A scarborough subway would be very impractical. Building LRT along promising corridors and running buses to GO Stations as well as increasing GO frequency (and subsidising low-income riders) makes a lot more sense for everyone.

Was building the bloor street viaduct with space for a subway later impractical? Was building RC Harris for double the original volume at the time impractical? Was building the subway all the way out to Warden impractical in the sixties? Warden was farm pasture back then.....

They can be called one of two things, impractical or forward thinking.

As for LRT's vs subways, I don't care which. Just bury them. If you want to get people out of their car and take transit, they need to be underground. No one will give up their car to stand in the middle of Eglinton in the dead of winter waiting for an LRT. They'd be willing to leave their car if they could wait underground where it's warm.

What's the point of giving Scarborough a surface LRT, if there would be enough volume to justify a subway in 20 or 30 years? We'll be barely finished paying off the LRT and we'll have to start paying for the burying of it. Build it properly the first time. It only gets more expensive every day.
 
Maybe you don't want to see City Hall's money spent strategically and in a fiscally responsible manner, but many of us do.

Building a subway to Scarborough would land us less bang for our buck than myriad of other projects available to us at the moment.

More importantly, the subway as championed by Rob Ford would do very little to turn any part of Scarborough into a destination in its own right. The future of urban communities is to become less dependent on distant downtowns and more self-contained. We need to help Scarborough do this, while increasing access to Toronto simultaneously.
 
Was building the bloor street viaduct with space for a subway later impractical? Was building RC Harris for double the original volume at the time impractical? Was building the subway all the way out to Warden impractical in the sixties? Warden was farm pasture back then.....

They can be called one of two things, impractical or forward thinking.

As for LRT's vs subways, I don't care which. Just bury them. If you want to get people out of their car and take transit, they need to be underground. No one will give up their car to stand in the middle of Eglinton in the dead of winter waiting for an LRT. They'd be willing to leave their car if they could wait underground where it's warm.

What's the point of giving Scarborough a surface LRT, if there would be enough volume to justify a subway in 20 or 30 years? We'll be barely finished paying off the LRT and we'll have to start paying for the burying of it. Build it properly the first time. It only gets more expensive every day.

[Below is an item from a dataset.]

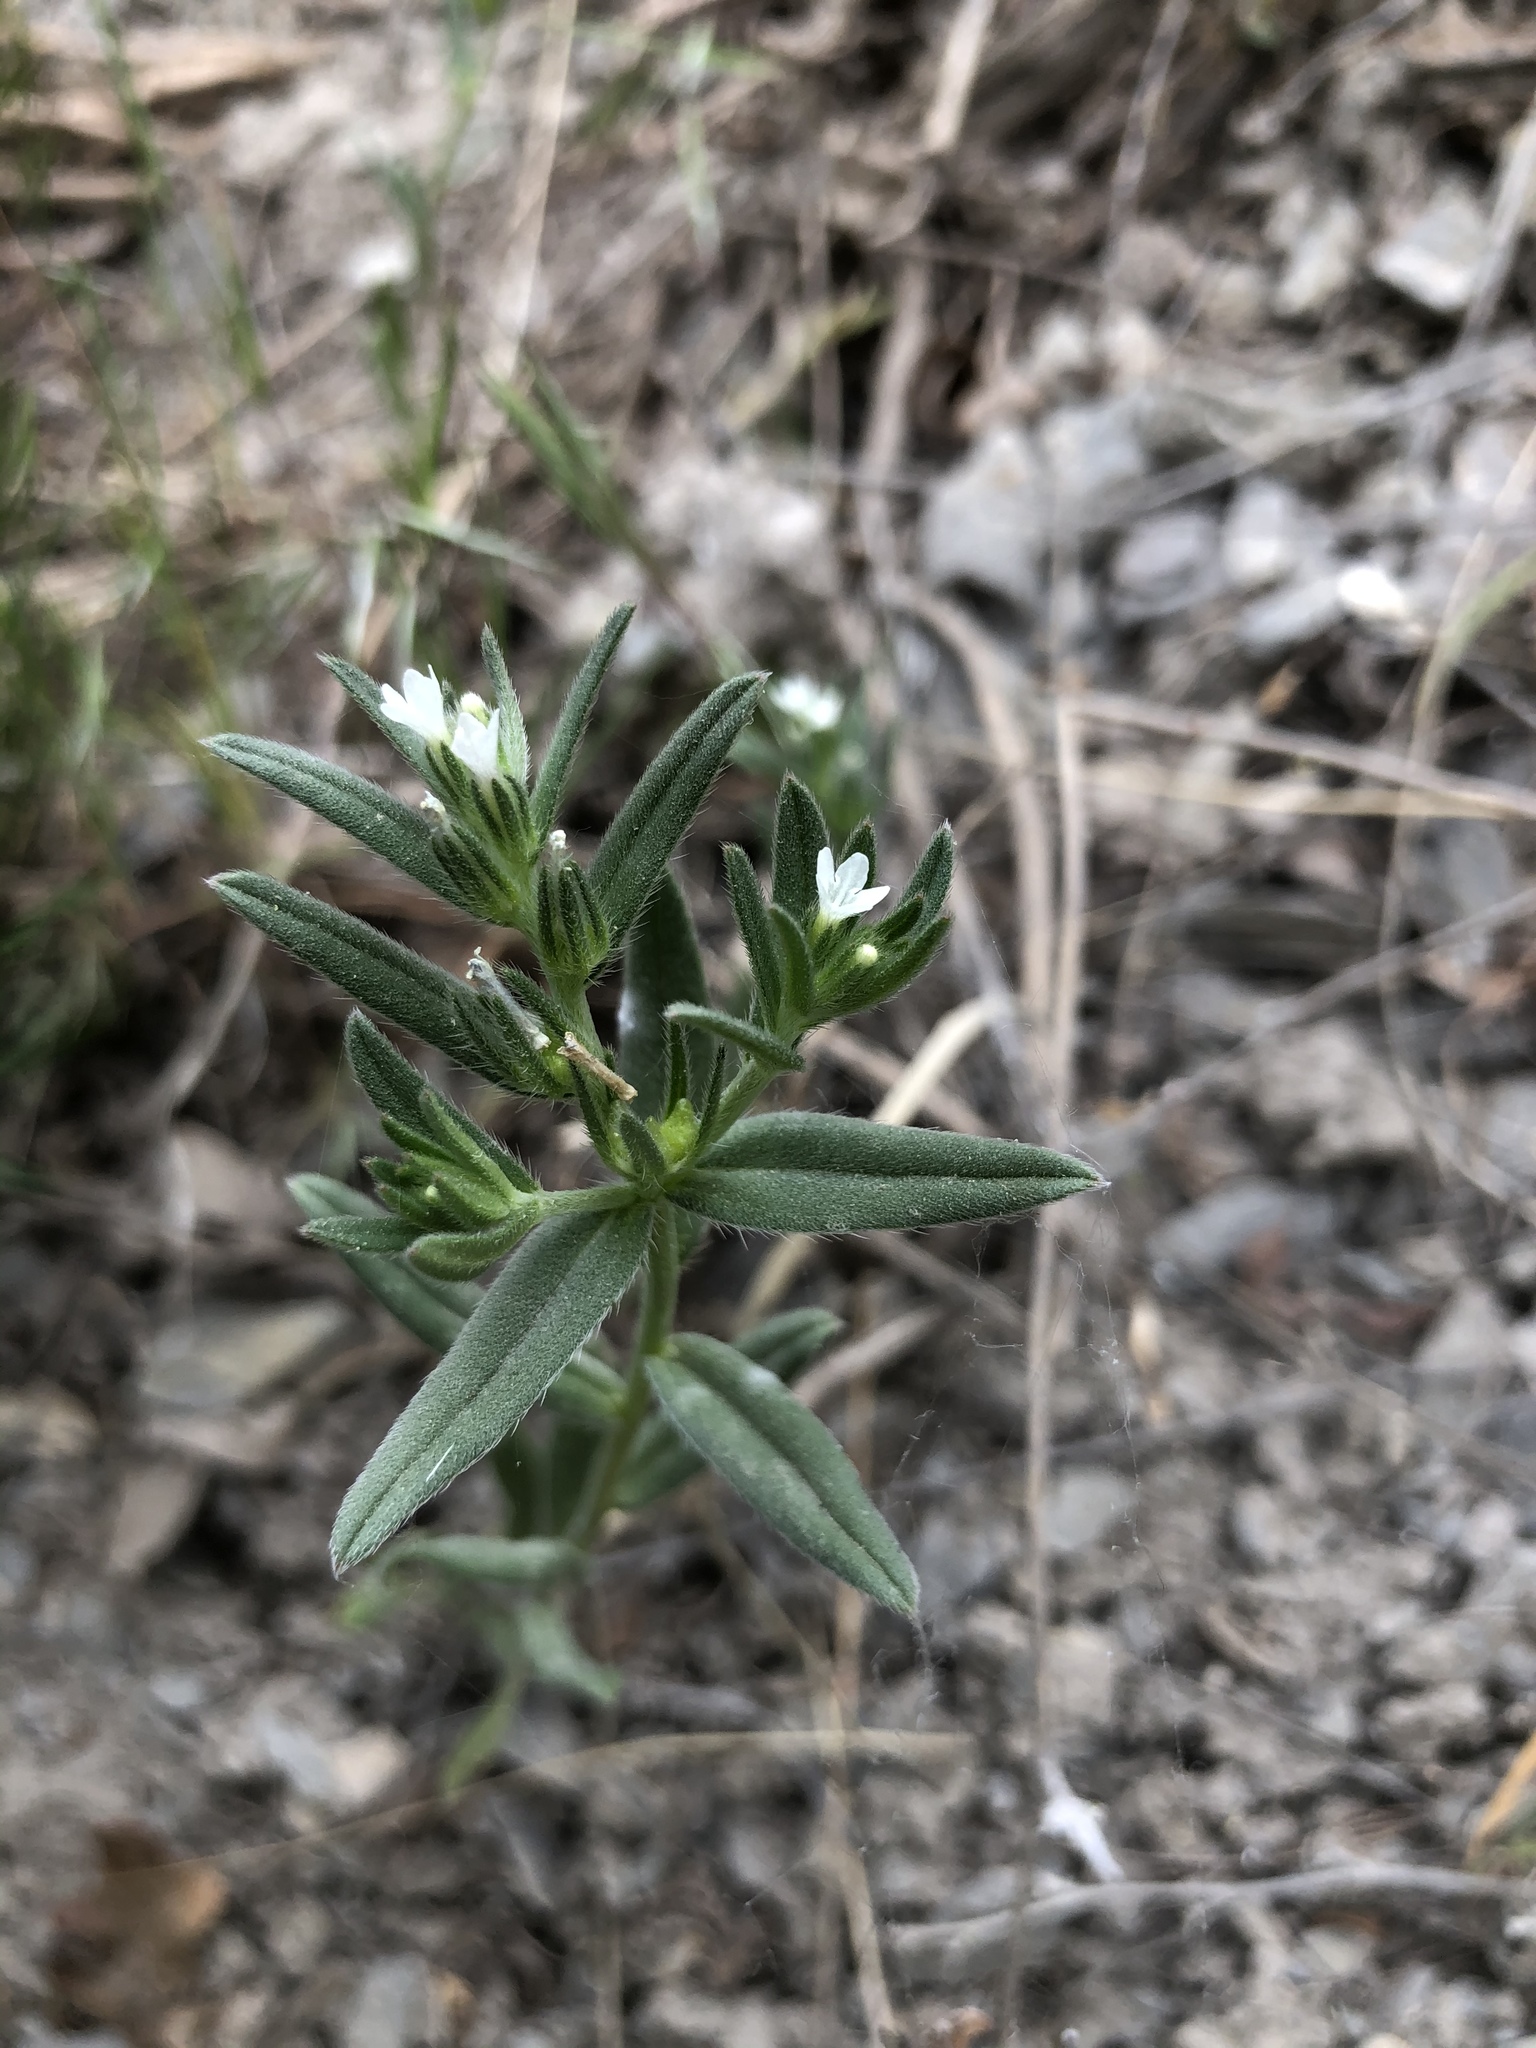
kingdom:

Hopefully in 20 or 30 years, exciting, vibriant new neighbourhoods would have developed along LRT routes, so that people living in Scarborough could walk, bike or take a short ride on an LRT to their destination, be it work, shopping or play. In other words, Main suburban roads like Eglinton and Sheppard would be like Queen and Dundas. Subways along these roads would all but kill any life on them not near a station. Please don't use the excuse about life between current subway stations isn't dead. It isn't dead, because it was there long before the subway. Not the case in the suburbs.